The secret to scientific discoveries Making mistakes Phil Plait

Now, people have a lot
of misconceptions about science –

about how it works and what it is.

A big one is that science
is just a big old pile of facts.

But that’s not true –
that’s not even the goal of science.

Science is a process.

It’s a way of thinking.

Gathering facts is just a piece of it,
but it’s not the goal.

The ultimate goal of science
is to understand objective reality

the best way we know how,

and that’s based on evidence.

The problem here
is that people are flawed.

We can be fooled –

we’re really good at fooling ourselves.

And so baked into this process
is a way of minimizing our own bias.

So sort of boiled down
more than is probably useful,

here’s how this works.

If you want to do some science,

what you want to do
is you want to observe something …

say, “The sky is blue. Hey, I wonder why?”

You question it.

The next thing you do is you come up
with an idea that may explain it:

a hypothesis.

Well, you know what? Oceans are blue.

Maybe the sky is reflecting
the colors from the ocean.

Great, but now you have to test it

so you predict what that might mean.

Your prediction would be,

“Well, if the sky is reflecting
the ocean color,

it will be bluer on the coasts

than it will be
in the middle of the country.”

OK, that’s fair enough,

but you’ve got to test that prediction

so you get on a plane,
you leave Denver on a nice gray day,

you fly to LA, you look up
and the sky is gloriously blue.

Hooray, your thesis is proven.

But is it really? No.

You’ve made one observation.

You need to think about your hypothesis,
think about how to test it

and do more than just one.

Maybe you could go
to a different part of the country

or a different part of the year

and see what the weather’s like then.

Another good idea
is to talk to other people.

They have different ideas,
different perspectives,

and they can help you.

This is what we call peer review.

And in fact that will probably also
save you a lot of money and a lot of time,

flying coast-to-coast
just to check the weather.

Now, what happens if your hypothesis
does a decent job but not a perfect job?

Well, that’s OK,

because what you can do
is you can modify it a little bit

and then go through
this whole process again –

make predictions, test them –

and as you do that over and over again,
you will hone this idea.

And if it gets good enough,

it may be accepted
by the scientific community,

at least provisionally,

as a good explanation of what’s going on,

at least until a better idea

or some contradictory
evidence comes along.

Now, part of this process
is admitting when you’re wrong.

And that can be really, really hard.

Science has its strengths and weaknesses

and they depend on this.

▸ **Supplied material**:
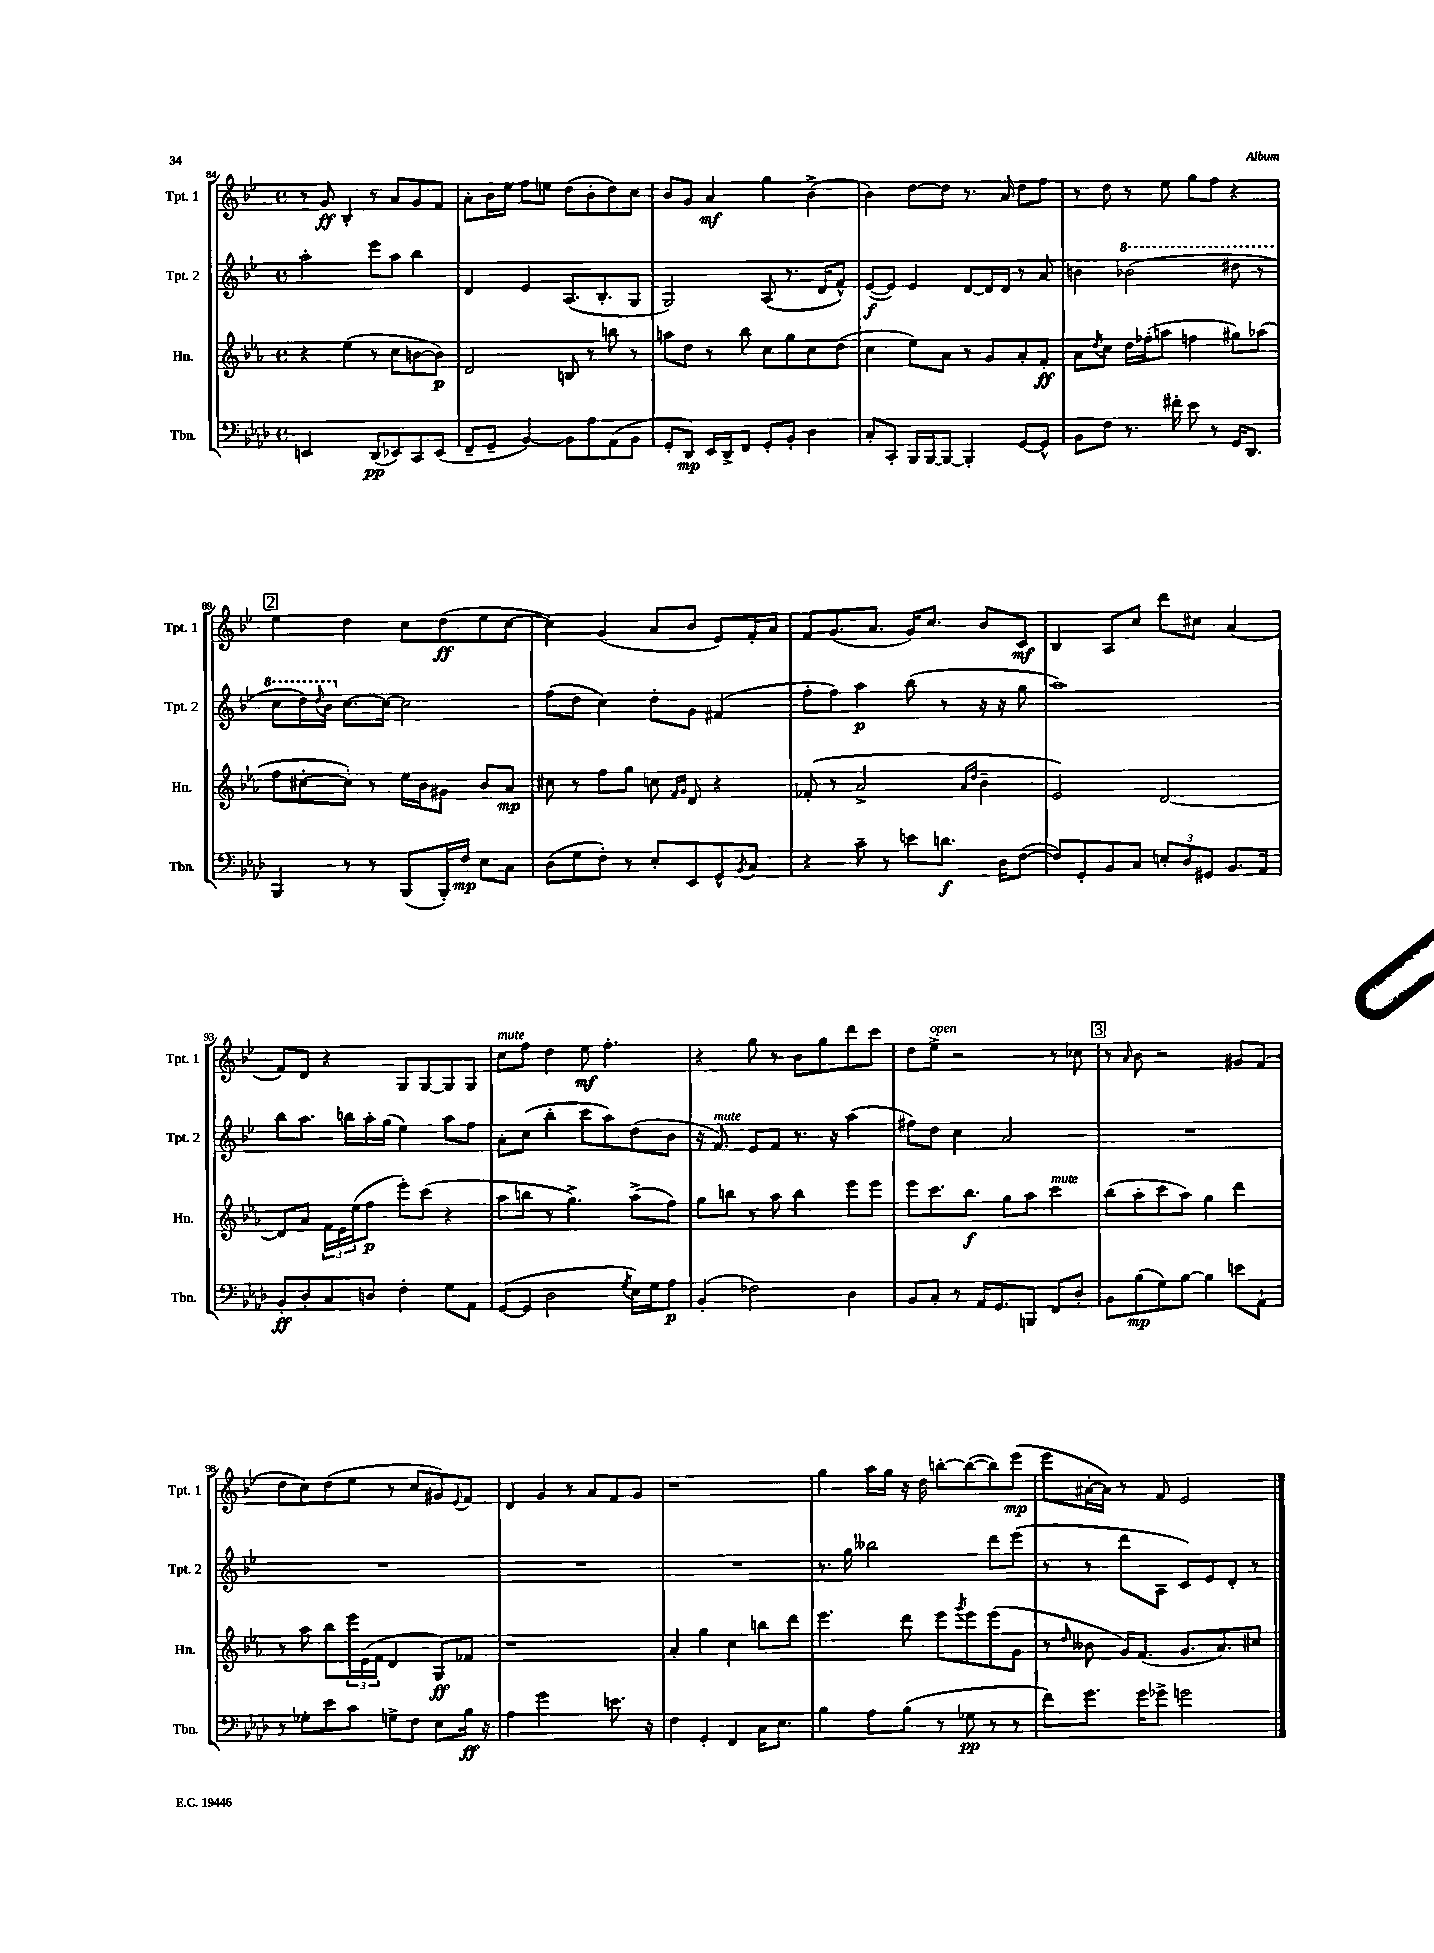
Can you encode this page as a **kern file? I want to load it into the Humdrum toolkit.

▸ **Written task**: Resume the talk above on how science works and the role of mistakes, picking up right after its last line.

▸ **Reply**:
One of the strengths of science
is that it’s done by people,

and it’s proven itself
to do a really good job.

We understand the universe
pretty well because of science.

One of science’s weaknesses
is that it’s done by people,

and we bring a lot of baggage
along with us when we investigate things.

We are egotistical,

we are stubborn, we’re superstitious,

we’re tribal, we’re humans –

these are all human traits
and scientists are humans.

And so we have to be aware of that
when we’re studying science

and when we’re trying
to develop our theses.

But part of this whole thing,

part of this scientific process,

part of the scientific method,

is admitting when you’re wrong.

I know, I’ve been there.

Many years ago I was working
on Hubble Space Telescope,

and a scientist I worked with
came to me with some data,

and he said, “I think
there may be a picture

of a planet orbiting
another star in this data.”

We had not had any pictures taken
of planets orbiting other stars yet,

so if this were true,

then this would be the first one

and we would be the ones who found it.

That’s a big deal.

I was very excited,

so I just dug right into this data.

I spent a long time trying to figure out
if this thing were a planet or not.

The problem is planets are faint
and stars are bright,

so trying to get
the signal out of this data

was like trying to hear a whisper
in a heavy metal concert –

it was really hard.

I tried everything I could,

but after a month of working on this,

I came to a realization …
couldn’t do it.

I had to give up.

And I had to tell this other scientist,

“The data’s too messy.

We can’t say whether
this is a planet or not.”

And that was hard.

Then later on we got
follow-up observations with Hubble,

and it showed that it wasn’t a planet.

It was a background star
or galaxy, something like that.

Well, not to get too technical,
but that sucked.

(Laughter)

I was really unhappy about this.

But that’s part of it.

You have to say, “Look, you know,
we can’t do this with the data we have.”

And then I had to face up to the fact

that even the follow-up data
showed we were wrong.

Emotionally I was pretty unhappy.

But if a scientist
is doing their job correctly,

being wrong is not so bad

because that means
there’s still more stuff out there –

more things to figure out.

Scientists don’t love being wrong
but we love puzzles,

and the universe is
the biggest puzzle of them all.

Now having said that,

if you have a piece and it doesn’t fit
no matter how you move it,

jamming it in harder isn’t going to help.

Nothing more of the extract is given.